**Task requirements:**
1. Please extract the passage from the post on post-holiday dieting between "Sarah, thank you." and "all night long.", inclusive.
2. How much cinnamon does the post on post-holiday dieting suggest putting on oatmeal?

____ Quoted passage

Re: That dreaded post-holiday dieting

Sarah, thank you. Yes, given all the quick and easy diet schemes out there you would think that patience is required. But improving your health really doesn't have to take much time, if you are determined. If you adjust your dinner portions to bring down the daily intake to 1300-1500 calories, results will show up in weeks. If you allow four to five hours of not eating before going to sleep, you will burn fat all night long.

A great New Year's resolution is to skip fast food and sugary beverages and see how it goes by the end of January. One thing to motivate you is that if you lose 10% of the weight you have put on since the age of twenty, you will live five years longer. Another tidbit from cruising the best readings a bookstore has to offer is to put half a teaspoon of cinnamon on your oatmeal, which increases your insulin sensitivity by 50%. Or how about some sourdough bread better for blood sugar control?

________
____ Given records

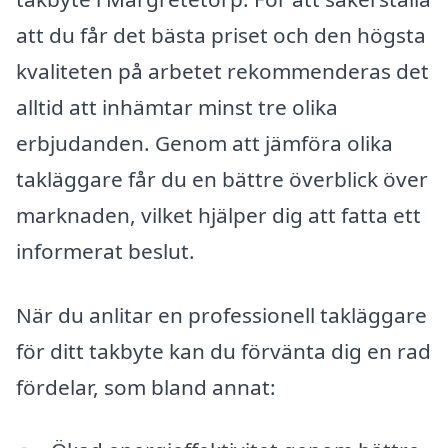
att du får det bästa priset och den högsta
kvaliteten på arbetet rekommenderas det
alltid att inhämtar minst tre olika
erbjudanden. Genom att jämföra olika
takläggare får du en bättre överblick över
marknaden, vilket hjälper dig att fatta ett
informerat beslut.
När du anlitar en professionell takläggare
för ditt takbyte kan du förvänta dig en rad
fördelar, som bland annat: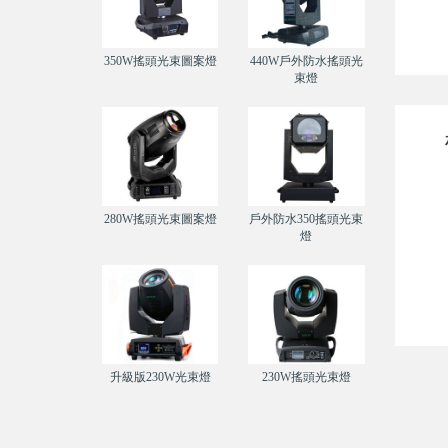
350W搖頭光束圖案燈
440W戶外防水搖頭光
束燈
280W搖頭光束圖案燈
戶外防水350搖頭光束
燈
升級版230W光束燈
230W搖頭光束燈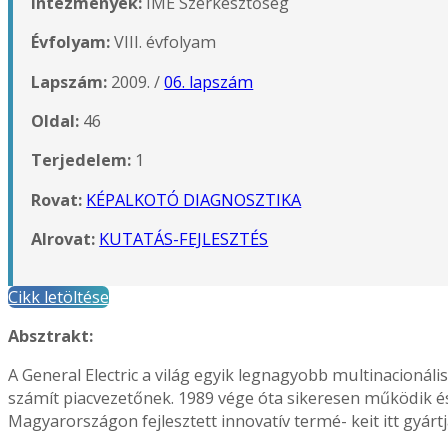
Intézmények:
IME Szerkesztőség
Évfolyam:
VIII. évfolyam
Lapszám:
2009. /
06. lapszám
Oldal:
46
Terjedelem:
1
Rovat:
KÉPALKOTÓ DIAGNOSZTIKA
Alrovat:
KUTATÁS-FEJLESZTÉS
Cikk letöltése
Absztrakt:
A General Electric a világ egyik legnagyobb multinacionáli
számít piacvezetőnek. 1989 vége óta sikeresen működik é
Magyarországon fejlesztett innovatív termé- keit itt gyártj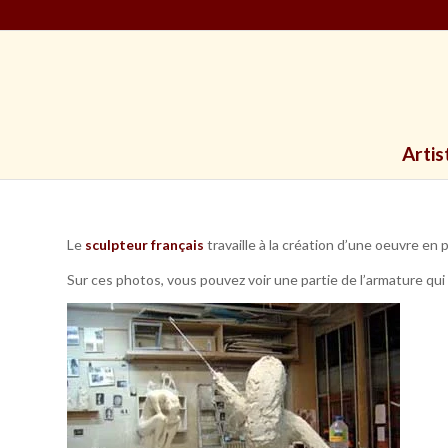
Artis
Le
sculpteur français
travaille à la création d’une oeuvre en 
Sur ces photos, vous pouvez voir une partie de l’armature qui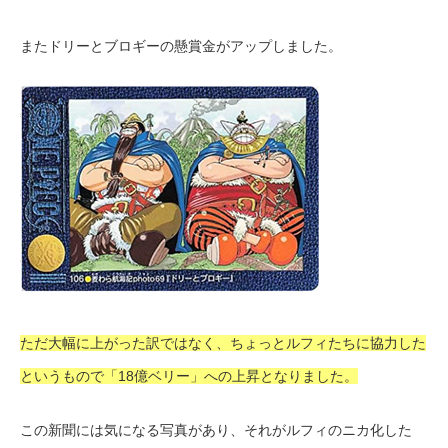
またドリーとブロギーの懸賞金がアップしました。
ただ大幅に上がった訳ではなく、ちょっとルフィたちに協力した
というもので「18億ベリー」への上昇となりました。
この新聞には気になる写真があり、それがルフィのニカ化した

________

**Answers below:**
1.
Sarah, thank you. Yes, given all the quick and easy diet schemes out there you would think that patience is required. But improving your health really doesn't have to take much time, if you are determined. If you adjust your dinner portions to bring down the daily intake to 1300-1500 calories, results will show up in weeks. If you allow four to five hours of not eating before going to sleep, you will burn fat all night long.

2. Half a teaspoon.